The UK government announced a major compensation package on Tuesday for people affected by a contaminated blood scandal and the families of those who died.
Here are the main findings of the judge-led public inquiry into the decades-long affair.
– High-risk –
— Health officials allowed the import of blood products from abroad, despite knowing it could include blood from high-risk donors such as prisoners and drug addicts.
— Central to the scandal was the treatment of haemophiliacs using a specific type of factor concentrate (clotting factor proteins obtained from donor plasma) called Factor VIII.
Factor VIII was created by pooling blood plasma from thousands of donors, but health officials failed to take into account that just one contaminated sample could infect an entire batch.
— Blood products were not heat-treated to eliminate HIV until 1985, even though the risks were known in 1982.
— Testing to reduce the risk of hepatitis from the 1970s onwards was inadequate.
— A “culture of paternalism” in the state-run National Health Service (NHS) meant that patients were not told about the risks of their treatment and the possibility they would be exposed to infections.
— Children were used as “objects for research” at a specialist school where boys were treated at an on-site NHS centre for haemophilia.
Many pupils were treated with plasma blood products which were infected with hepatitis and HIV, and later died from those conditions.
– Cover up –
— The scandal was “not an accident”, inquiry chair judge Brian Langstaff concluded when he published his long-awaited report on Monday.
“The infections happened because those in authority — doctors, the blood services and successive governments — did not put patient safety first.”
— Institutions and politicians displayed a lack of openness, accountability and even “downright deception”, which included destroying documents.
“Sometimes the truth was hidden by a treating clinician,” the report said.
“Sometimes it was hidden by an organisation. Sometimes it was hidden by the civil service.
“Sometimes it was hidden by (and sometimes from) politicians,” it added.

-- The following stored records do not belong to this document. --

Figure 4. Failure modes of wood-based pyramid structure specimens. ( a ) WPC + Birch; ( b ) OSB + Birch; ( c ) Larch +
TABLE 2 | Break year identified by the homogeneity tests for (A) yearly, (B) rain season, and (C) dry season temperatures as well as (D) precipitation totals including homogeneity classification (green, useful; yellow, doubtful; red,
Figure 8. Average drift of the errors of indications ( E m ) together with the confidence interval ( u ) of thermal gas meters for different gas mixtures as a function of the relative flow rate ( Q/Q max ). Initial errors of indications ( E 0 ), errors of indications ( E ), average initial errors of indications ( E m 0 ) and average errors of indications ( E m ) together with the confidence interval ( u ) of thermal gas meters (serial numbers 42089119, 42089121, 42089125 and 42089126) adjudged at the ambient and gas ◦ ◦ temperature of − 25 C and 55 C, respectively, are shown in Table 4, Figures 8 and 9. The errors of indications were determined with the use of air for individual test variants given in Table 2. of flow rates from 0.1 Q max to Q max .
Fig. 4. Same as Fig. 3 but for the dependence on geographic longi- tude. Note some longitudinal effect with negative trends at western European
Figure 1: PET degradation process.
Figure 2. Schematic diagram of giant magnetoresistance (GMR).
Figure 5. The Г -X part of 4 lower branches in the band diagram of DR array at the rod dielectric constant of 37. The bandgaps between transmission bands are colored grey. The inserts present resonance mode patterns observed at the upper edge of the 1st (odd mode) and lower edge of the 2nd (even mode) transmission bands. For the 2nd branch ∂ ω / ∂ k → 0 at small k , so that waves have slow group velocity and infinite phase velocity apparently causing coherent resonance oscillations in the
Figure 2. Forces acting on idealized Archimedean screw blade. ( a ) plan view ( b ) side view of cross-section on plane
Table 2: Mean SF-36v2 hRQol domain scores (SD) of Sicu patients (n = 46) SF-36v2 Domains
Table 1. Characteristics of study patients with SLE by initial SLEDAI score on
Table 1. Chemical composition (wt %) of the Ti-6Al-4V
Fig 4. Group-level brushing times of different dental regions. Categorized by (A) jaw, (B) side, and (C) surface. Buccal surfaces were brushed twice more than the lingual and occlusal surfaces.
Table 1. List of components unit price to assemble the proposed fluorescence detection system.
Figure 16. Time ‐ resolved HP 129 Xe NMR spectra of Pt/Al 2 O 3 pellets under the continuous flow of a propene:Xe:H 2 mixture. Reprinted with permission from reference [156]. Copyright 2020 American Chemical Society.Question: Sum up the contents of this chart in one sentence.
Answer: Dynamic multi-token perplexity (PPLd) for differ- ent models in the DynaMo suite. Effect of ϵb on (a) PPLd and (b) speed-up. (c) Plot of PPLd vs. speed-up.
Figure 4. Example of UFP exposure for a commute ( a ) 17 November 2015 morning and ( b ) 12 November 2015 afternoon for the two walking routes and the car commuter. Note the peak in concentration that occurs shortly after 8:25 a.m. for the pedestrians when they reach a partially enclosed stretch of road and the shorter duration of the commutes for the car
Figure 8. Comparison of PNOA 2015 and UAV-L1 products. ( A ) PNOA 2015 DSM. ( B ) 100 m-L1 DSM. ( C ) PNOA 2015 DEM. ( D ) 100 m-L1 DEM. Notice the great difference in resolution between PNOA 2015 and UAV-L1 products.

— The NHS and successive governments led by both the main Conservative and Labour parties “refused to accept that wrong had been done”, said Langstaff.
– Criticism –
Governments insisted that patients had received the best treatment available at the time and that blood screening was implemented at the earliest possible occasion. The report refuted both claims.
— Former prime ministers Margaret Thatcher, John Major and Tony Blair as well as former health minister Ken Clarke, who is now a lawmaker in the House of Lords, were criticised for not dong more to prevent or expose the scandal.
— Clarke insisted in 1983 that there was “no conclusive proof” that HIV could be spread through blood, despite the health department believing it was likely.
— The government of current Prime Minister Rishi Sunak added to the suffering of the victims by the “sluggish pace” and lack of transparency on compensation, the inquiry said.